I wonder if potential panic over this pandemic is cloaked by the ‘happy’ drugs. Would my reactions to the events of 2020 be the same without antidepressants?

Will I be able to still get tamoxifen if we stay here longer than three months? What about my next oncologist visit? I am skipping my summer check up because of the pandemic.

Do I dare skip another biannual check up?

Does it matter?

boxes of nolvadex, name-brand tamoxifen
Novadex boxes Ellen bought in Kuala Lumpur, Malaysia, in 2018.

I have two oncologists in Malaysia. One in Kuala Lumpur, one in Penang. We are/were hoping to get to Malaysia by October.

Currently, Malaysia allows medical tourists. Great news, right? Well, except if you’re American.

If all you have is an American passport, you aren’t allowed into Malaysia. Period. I’m hoping that status will change in the weeks ahead.

A kind Scotsman I met in Kalibo tells me Iloilo Doctors’ Hospital has good, modern equipment and a full staff of specialty doctors. Iloilo is the largest city on Panay Island, a six-hour bus ride from where we are living at the moment. Iloilo is in a different province, and previous lockdowns prevented travel between Aklan (my province) and Iloilo.

If I went to Iloilo in December, could I get back into Aklan? Who knows what will happen in the future. But they just locked down Manila again. Should I go sooner? By all indications, it appears this pandemic will get worse before it gets better.

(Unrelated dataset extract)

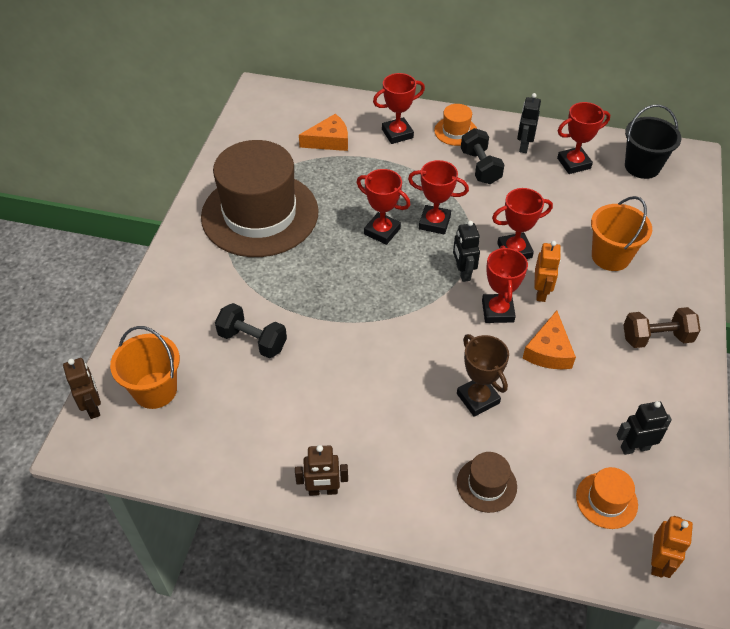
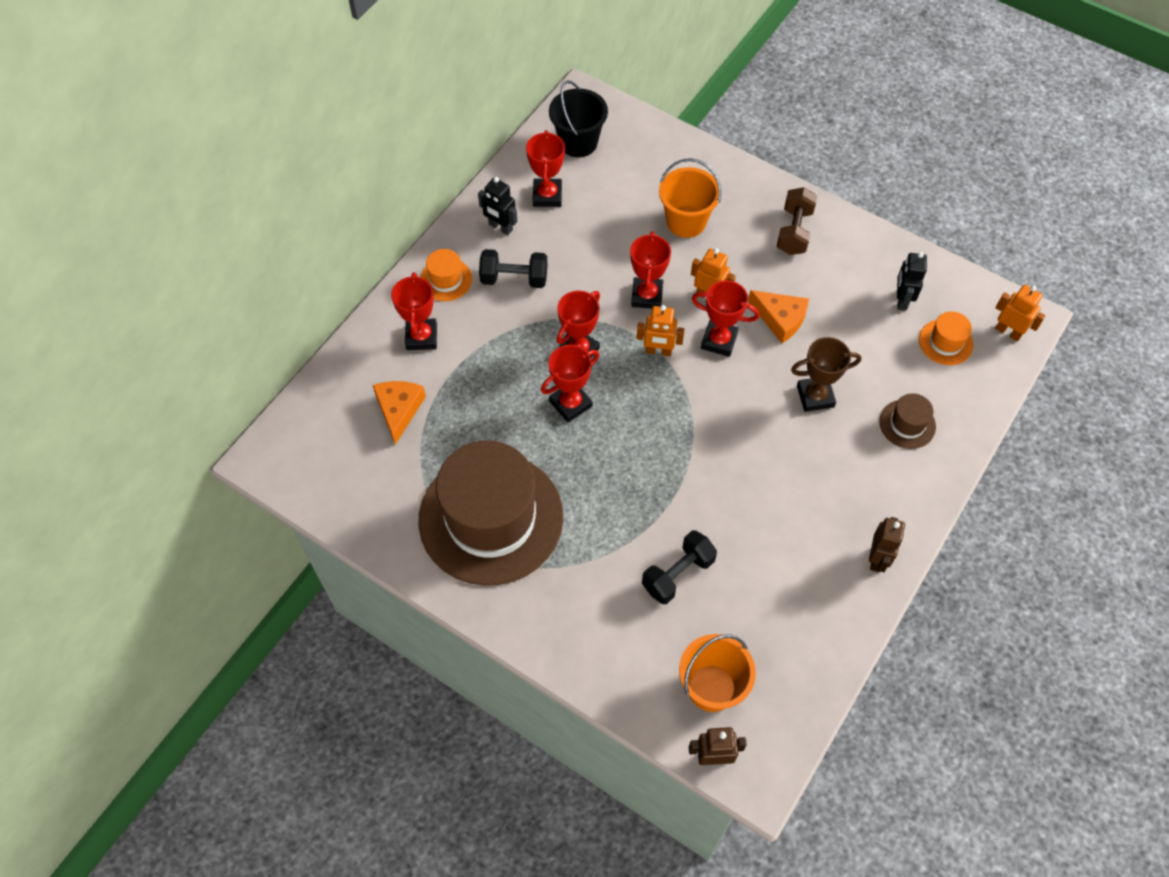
camera: 70 degrees left, 10 degrees up
(463, 272) = (658, 351): black robot -> orange robot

I ask myself again: Does it even matter?

Sometimes I sit in a place of ‘fuck it’. Life is now. Truly.

So I better simply enjoy it.

breast cancer warrior in a pandemic with her husband on white beach in borcay, philippines
Tedly and Ellen on White Beach, Boracay Island, Philippines, August 2020.

Thanks for reading, “Breast cancer warrior in a pandemic: Fear, tamoxifen, anxiety, escitalopram.”